There are 900 million people in India who do not know English. Would you not make them highly productive by making computers and software in Indian languages?

China does not use English, Saudi Arabia does not use English, most of the European countries do not use English. For good reason, we went for exports because when we started TCS, the government did not believe in computers; they thought computers will cause unemployment.

Now the thing is that everybody is making a profit by exporting software and who wants to dirty hands and focus on India? It's not an easy thing to develop software. Our problem is also that we have 22 languages. China has two, Saudi Arabia and other Arabian countries have only Arabic. So software finally has to be made in local languages like the Europeans do. Our states are bigger than many European countries. So you can't even say that everybody should learn one language.

You also want to keep the diversity because it is an asset. So this whole thing we started some years back --- it's a Government of India activity now, with educational institutes and the Pune-based C-DAC, or Centre for Development of Advance Computing. Now we have the operating system and search engine software in 10-12 Indian languages. But the question is, if I have to use software I must have application software. And there are hardly any applications in Indian language. We are looking at it, on how to do it, and trying to rope in educational bodies and all that. But none of the organisations is involved.

Now once these 900 million people become computer-literate, then you need many more PCs than now. Every year now, about 6 million PCs are sold in the country, which are imported or locally assembled. Then you would need 25 million PCs a year. For that kind of number, you would also need an indigenous hardware industry. We should not forget -- it's something which I have been saying from Day One -- that IT is both software and hardware. It's not just software. If you do not have both, there is no growth.

As a people, we do a lot of work that is bright. The focus should also be on "useful" work. The opportunity is going to be a lot more if you think about the whole of India.
The government has been supporting a lot of translation work-related projects. There is a lot of talk on translation from English to local languages. I found a lot of bright Johnnies who have done good work translating from English to local languages but no case in the reverse has happened. Today all lower courts, for instance, work in local languages. It is a huge opportunity to translate the local languages to English.

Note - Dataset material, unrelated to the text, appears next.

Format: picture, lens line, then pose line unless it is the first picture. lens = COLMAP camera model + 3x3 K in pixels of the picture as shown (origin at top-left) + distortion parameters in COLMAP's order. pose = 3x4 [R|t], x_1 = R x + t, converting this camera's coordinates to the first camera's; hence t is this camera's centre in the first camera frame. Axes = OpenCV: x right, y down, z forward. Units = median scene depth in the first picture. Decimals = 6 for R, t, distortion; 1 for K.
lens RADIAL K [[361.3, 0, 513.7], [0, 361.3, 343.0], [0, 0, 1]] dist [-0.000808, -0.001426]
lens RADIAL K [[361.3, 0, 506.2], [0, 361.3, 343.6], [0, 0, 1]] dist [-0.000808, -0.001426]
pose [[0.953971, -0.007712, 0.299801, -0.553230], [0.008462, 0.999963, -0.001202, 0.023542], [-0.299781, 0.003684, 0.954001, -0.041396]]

Even TCS has not focussed on hardware. In fact, your rivals like Wipro and HCL have, and now run a sizeable hardware business...
The reason TCS didn't was because of the government. The Department of Electronics said hardware will be manufactured by Electronics Corporation of India Ltd and Bharat Electronics. It's a countrywide thing and you have to think ahead. It takes as much entrepreneurship as software.

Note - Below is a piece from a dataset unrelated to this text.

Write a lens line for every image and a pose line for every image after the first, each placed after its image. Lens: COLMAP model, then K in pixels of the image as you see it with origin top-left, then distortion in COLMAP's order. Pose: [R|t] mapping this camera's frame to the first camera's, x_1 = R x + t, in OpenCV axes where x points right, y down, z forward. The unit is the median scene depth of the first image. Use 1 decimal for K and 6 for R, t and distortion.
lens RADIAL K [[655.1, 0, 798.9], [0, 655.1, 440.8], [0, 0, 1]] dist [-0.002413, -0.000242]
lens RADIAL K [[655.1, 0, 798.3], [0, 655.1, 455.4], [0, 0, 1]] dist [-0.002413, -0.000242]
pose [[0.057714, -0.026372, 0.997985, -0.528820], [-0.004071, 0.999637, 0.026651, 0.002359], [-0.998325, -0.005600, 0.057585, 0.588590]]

Wipro and HCL did the right thing to have both software and hardware. But how many PCs do they make? Only a few, right? And that, too, they assemble mostly. I am talking of 25 million PCs. If the Wipros, HCLs and Zeniths would have made all the PCs that are required then we would have a significant hardware industry for ourselves.

There was a hardware committee that I chaired in 2001. When I went deeper into it I saw that you need micro-electronics engineers for the hardware industry. At the time India was producing less than 200 of them, while a small country like Israel was producing more than 1,000.

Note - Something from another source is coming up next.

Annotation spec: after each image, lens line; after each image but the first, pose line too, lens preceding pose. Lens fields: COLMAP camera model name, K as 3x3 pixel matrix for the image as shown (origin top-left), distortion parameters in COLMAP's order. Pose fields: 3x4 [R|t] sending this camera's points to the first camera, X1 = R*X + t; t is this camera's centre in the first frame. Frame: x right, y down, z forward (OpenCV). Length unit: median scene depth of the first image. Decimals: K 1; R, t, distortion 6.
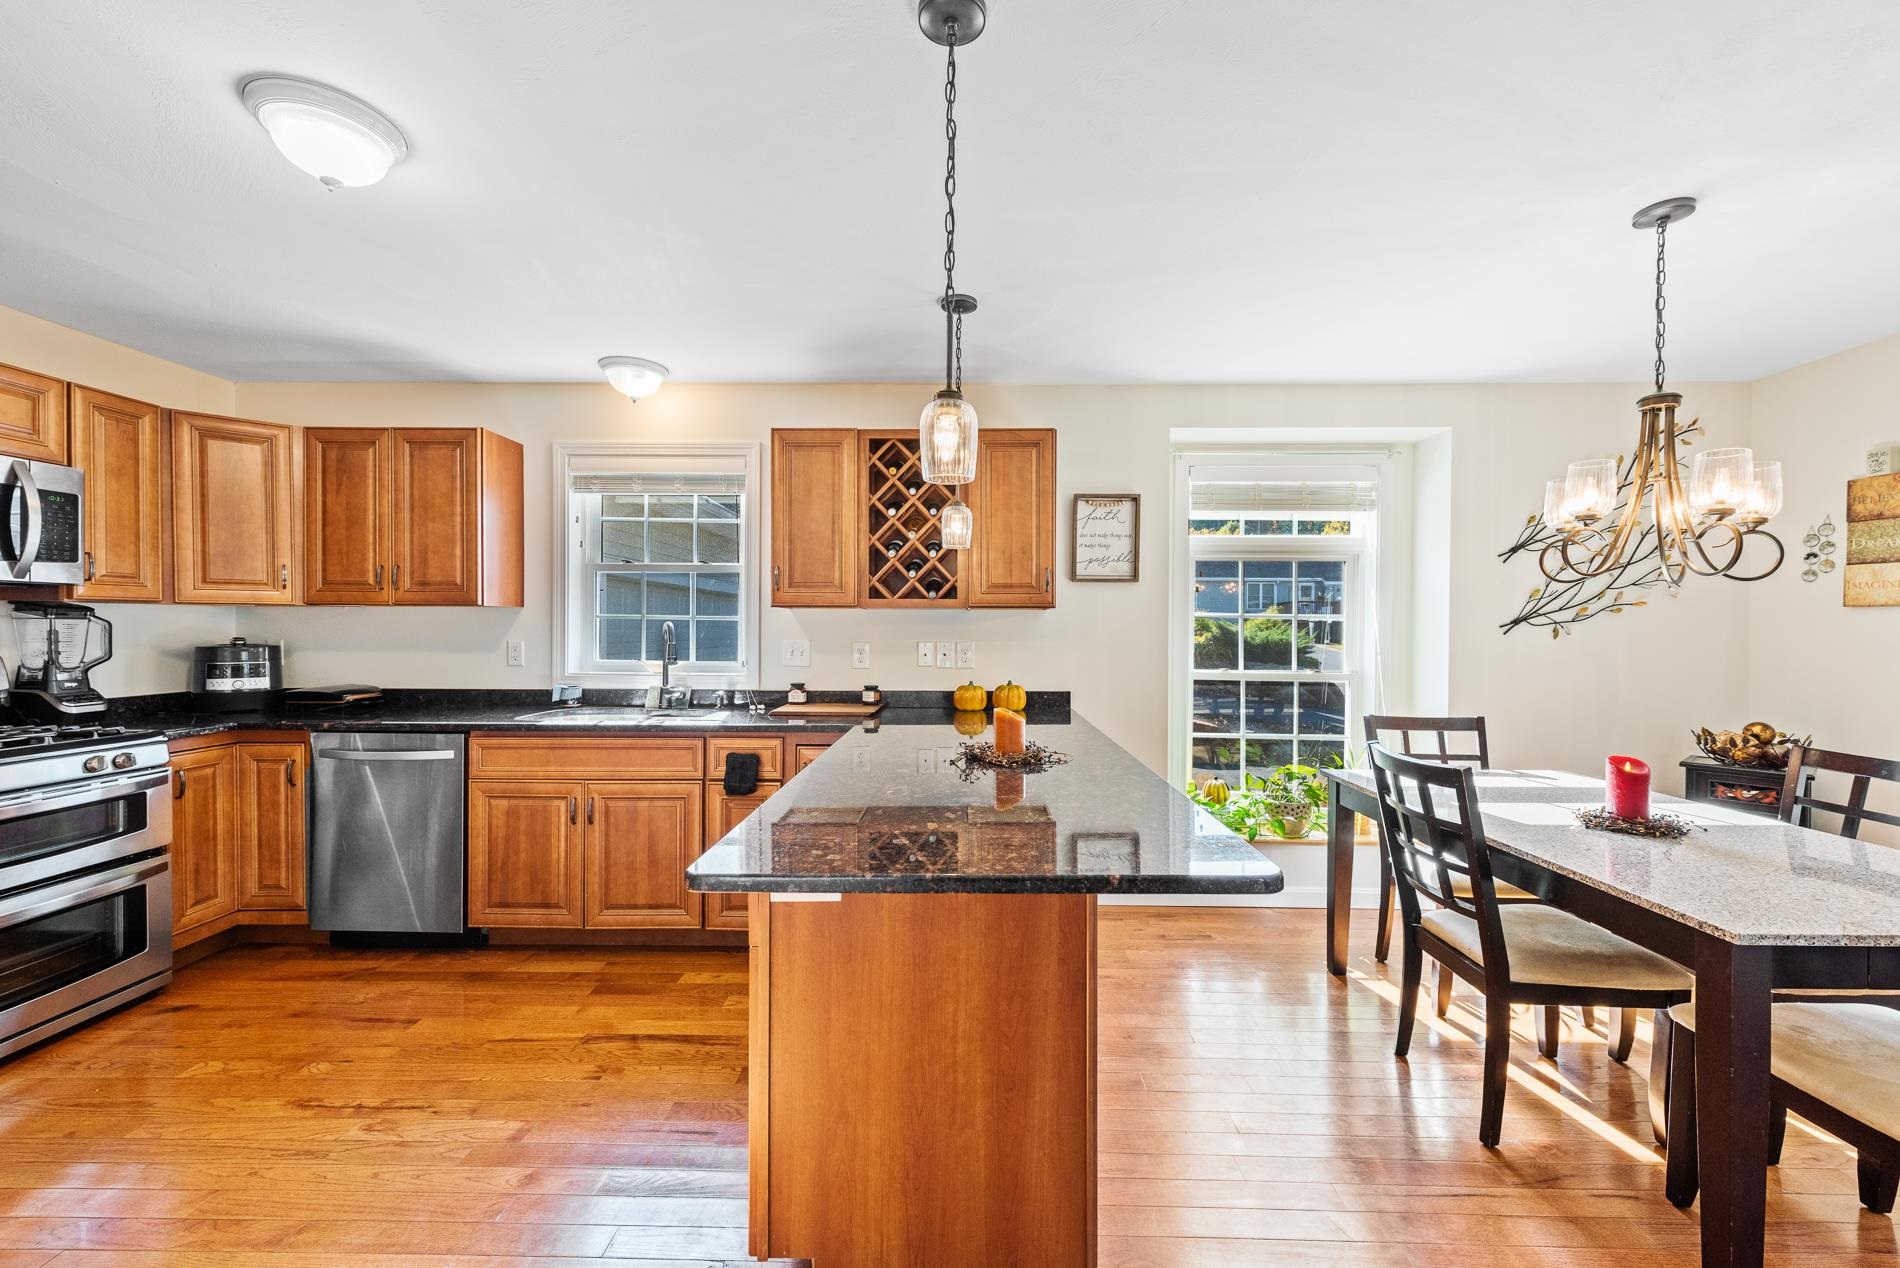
lens RADIAL K [[746.6, 0, 960.0], [0, 746.6, 635.3], [0, 0, 1]] dist [0.008034, -0.001647]
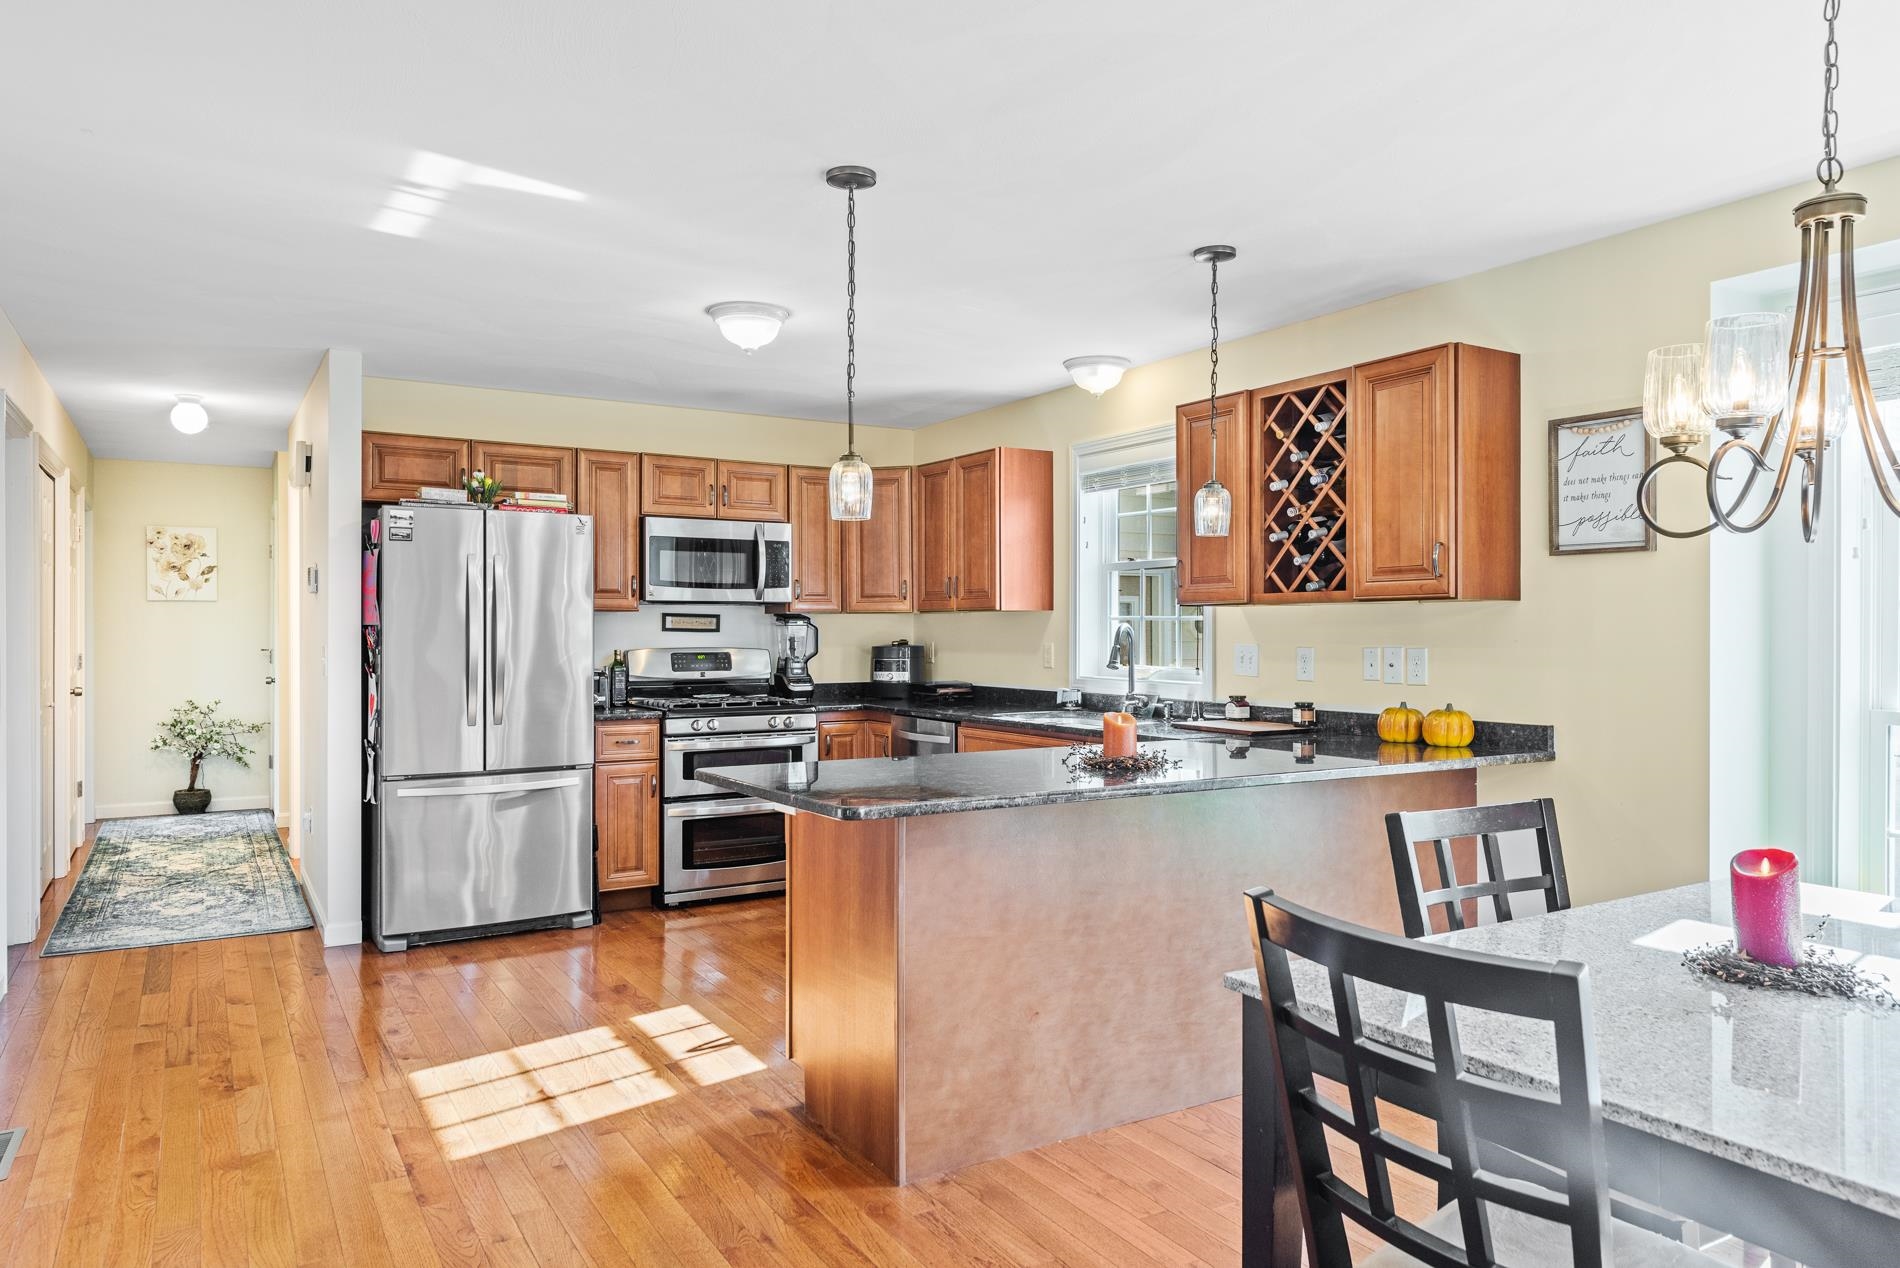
lens RADIAL K [[1248.4, 0, 952.2], [0, 1248.4, 627.9], [0, 0, 1]] dist [0.011263, -0.010822]
pose [[0.530365, -0.005678, -0.847750, 0.872315], [-0.005498, 0.999933, -0.010137, 0.004650], [0.847751, 0.010038, 0.530299, -0.015307]]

TCS then spoke to IIT Bombay, to professors Dinesh Sharma and Juzer Vasi on how to re-engineer courses in micro-electronics. They did it and handed it over to the ministry of information technology with the request that you run those courses in 100 engineering colleges where they have good physics and engineering departments.

They did it only in 20 colleges due to some constraints. But the thing is in 2008 we produced about 1,000 microelectronics engineers. When we produce 3,000 to 5,000 microelectronics engineers, as my report suggested, then you will become a design leader in the world. Already Intel has got a design centre in Bangalore. Some others also have. Intel is designing its 6-core chip here and not in the US.